◆ **Problem statement**: Print, word for word, the opening line of the data below and every line after it through the line that contains "Quick job: What", but not the pictures.

══ Extracted records

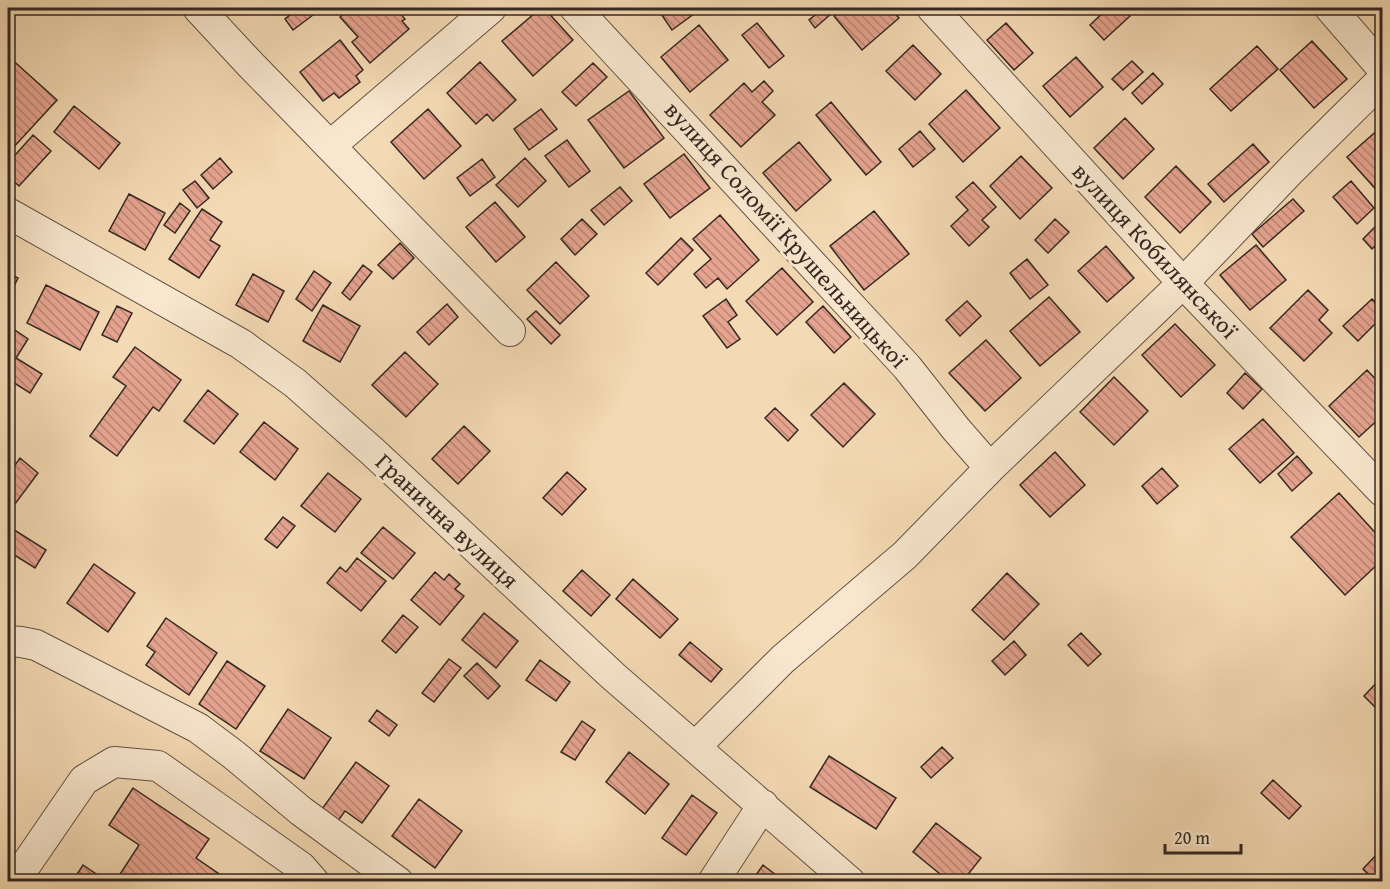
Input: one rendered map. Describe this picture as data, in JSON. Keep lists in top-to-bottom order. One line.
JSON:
{"streets":{"street":["вулиця Соломії Крушельницької","вулиця Кобилянської","Гранична вулиця"]},"scale_bar":"20 m"}
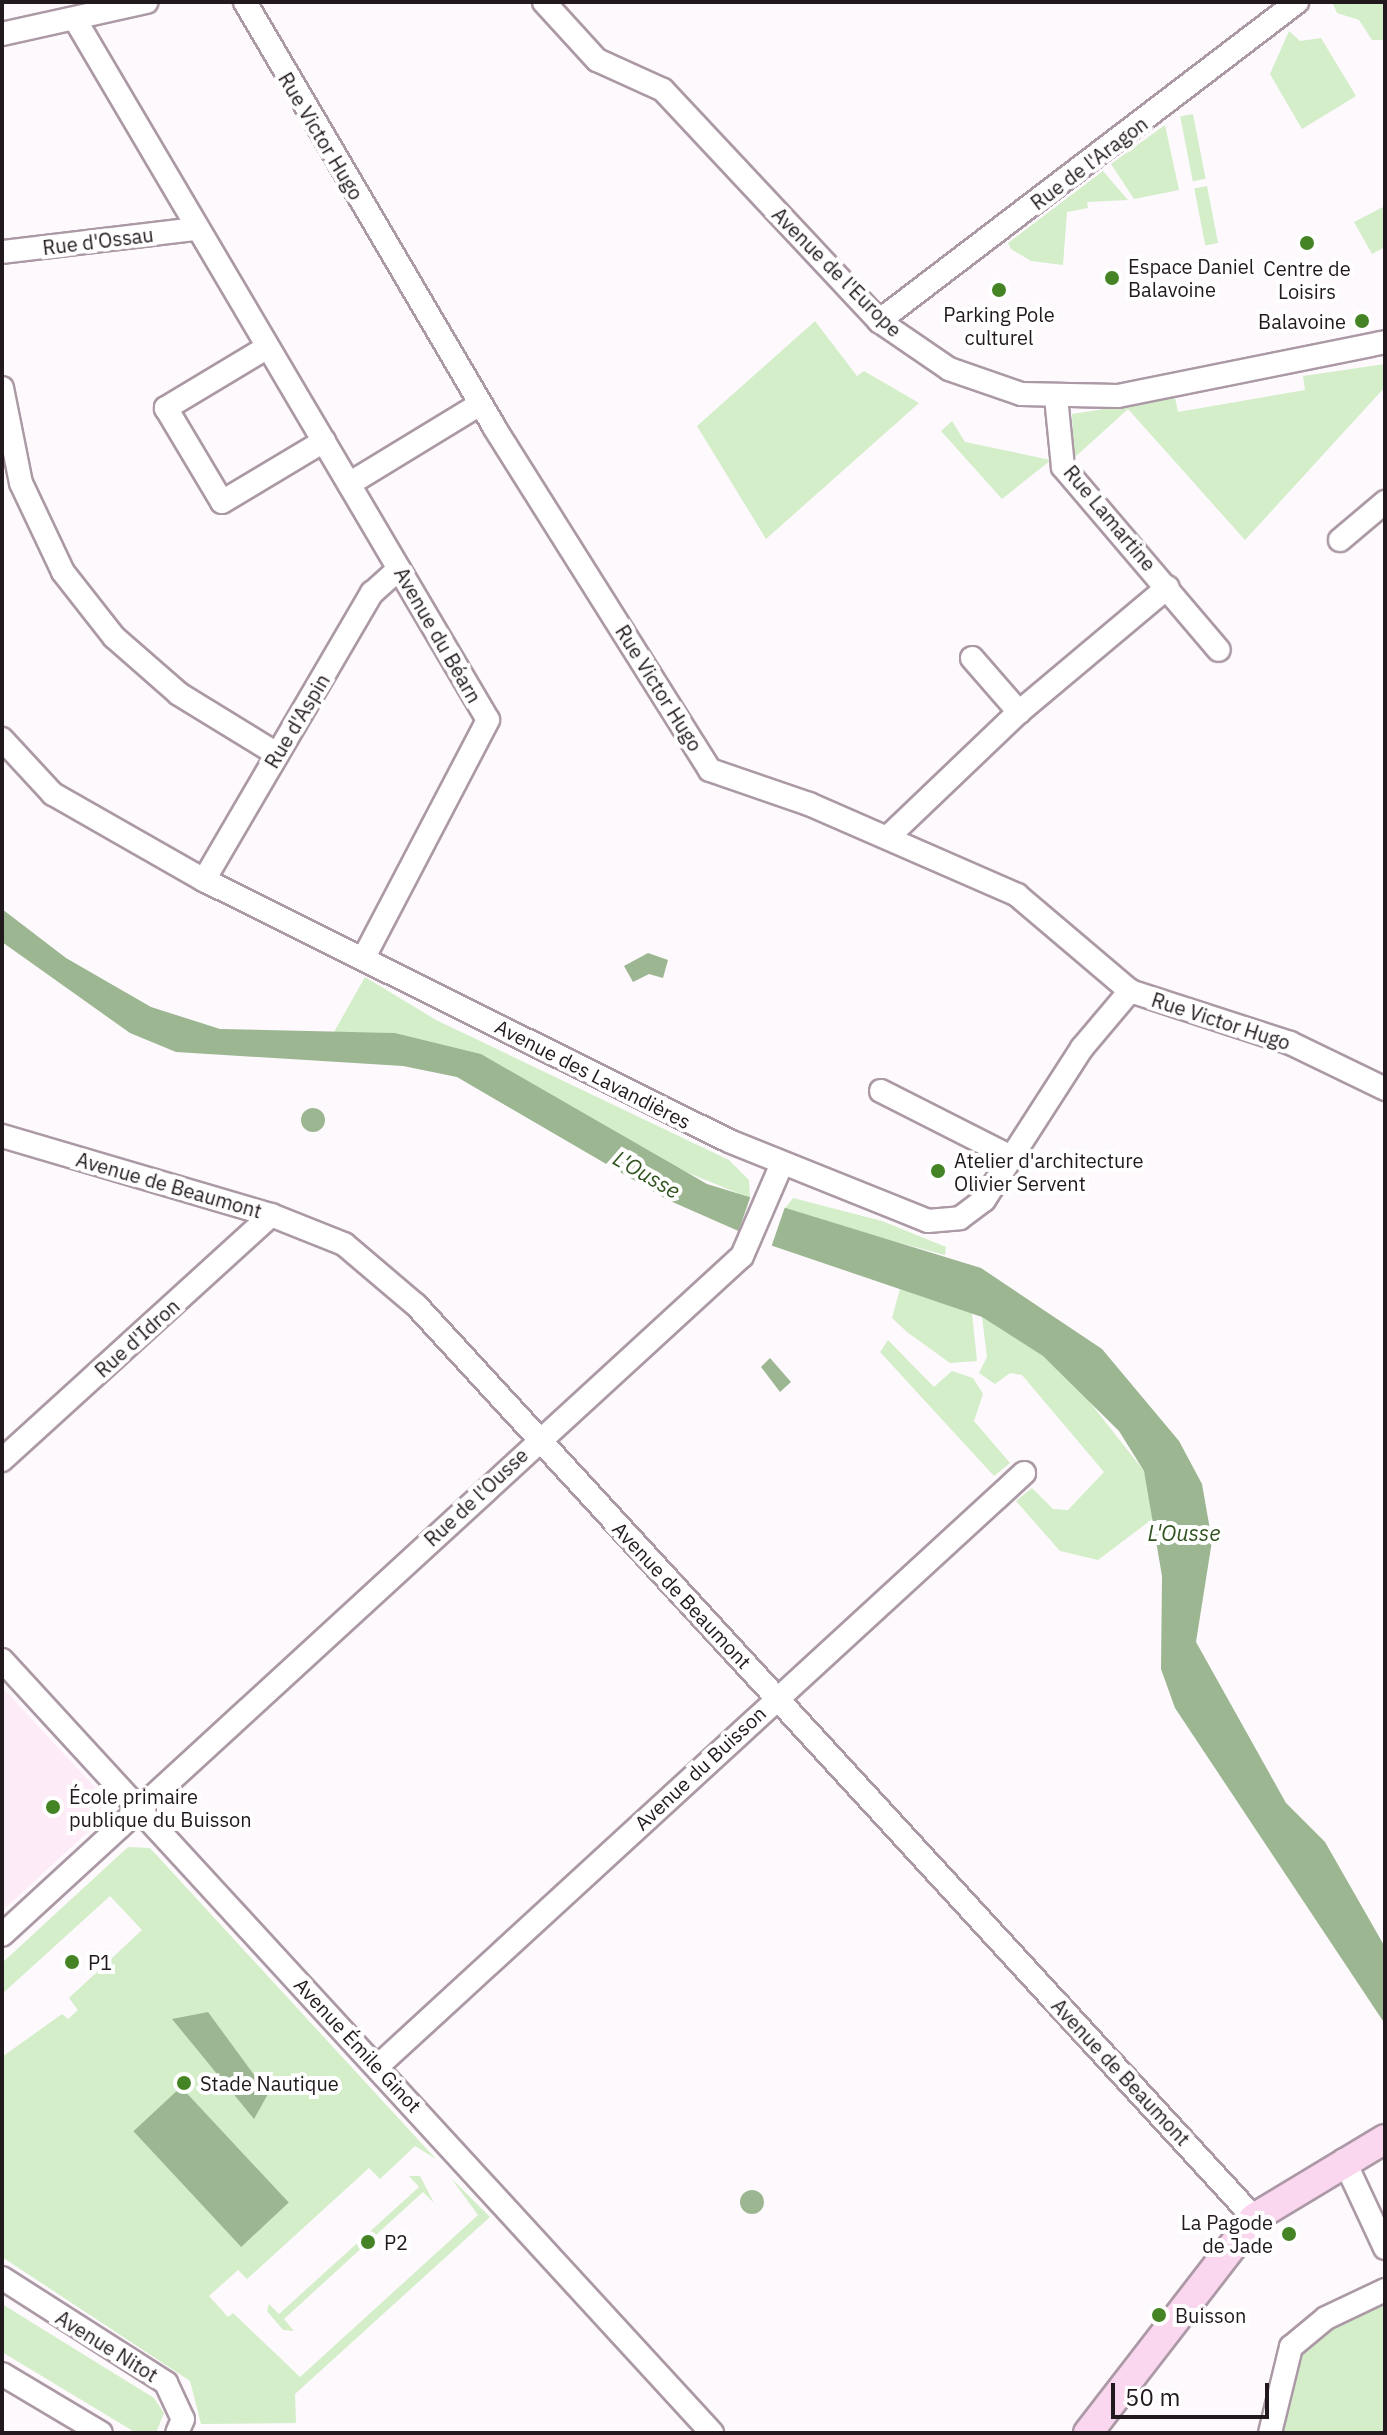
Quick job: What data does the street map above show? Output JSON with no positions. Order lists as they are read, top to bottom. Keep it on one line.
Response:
{"streets":{"street":["Rue Victor Hugo","Rue de l'Aragon","Rue d'Ossau","Avenue de l'Europe","Rue Lamartine","Avenue du Béarn","Rue d'Aspin","Avenue des Lavandières","Avenue de Beaumont","Rue d'Idron","Rue de l'Ousse","Avenue du Buisson","Avenue Émile Ginot","Avenue Nitot"]},"crossings":[["Rue Victor Hugo","Rue Lamartine"],["Rue Victor Hugo","Avenue des Lavandières"],["Rue de l'Aragon","Avenue de l'Europe"],["Rue d'Ossau","Avenue du Béarn"],["Avenue de l'Europe","Rue Lamartine"],["Avenue du Béarn","Rue d'Aspin"],["Avenue du Béarn","Avenue des Lavandières"],["Rue d'Aspin","Avenue des Lavandières"],["Avenue des Lavandières","Rue de l'Ousse"],["Avenue de Beaumont","Rue d'Idron"],["Avenue de Beaumont","Rue de l'Ousse"],["Avenue de Beaumont","Avenue du Buisson"],["Rue de l'Ousse","Avenue Émile Ginot"],["Avenue du Buisson","Avenue Émile Ginot"]],"water":["L'Ousse"],"places":["Centre de Loisirs","Espace Daniel Balavoine","Parking Pole culturel","Balavoine","Atelier d'architecture Olivier Servent","École primaire publique du Buisson","P1","Stade Nautique","La Pagode de Jade","P2","Buisson"],"scale_bar":"50 m"}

════

◆ **Answer to this problem**:
Input: one rendered map. Describe this picture as data, in JSON. Keep lists in top-to-bottom order. One line.
JSON:
{"streets":{"street":["вулиця Соломії Крушельницької","вулиця Кобилянської","Гранична вулиця"]},"scale_bar":"20 m"}
Quick job: What data does the street map above show? Output JSON with no positions. Order lists as they are read, top to bottom. Keep it on one line.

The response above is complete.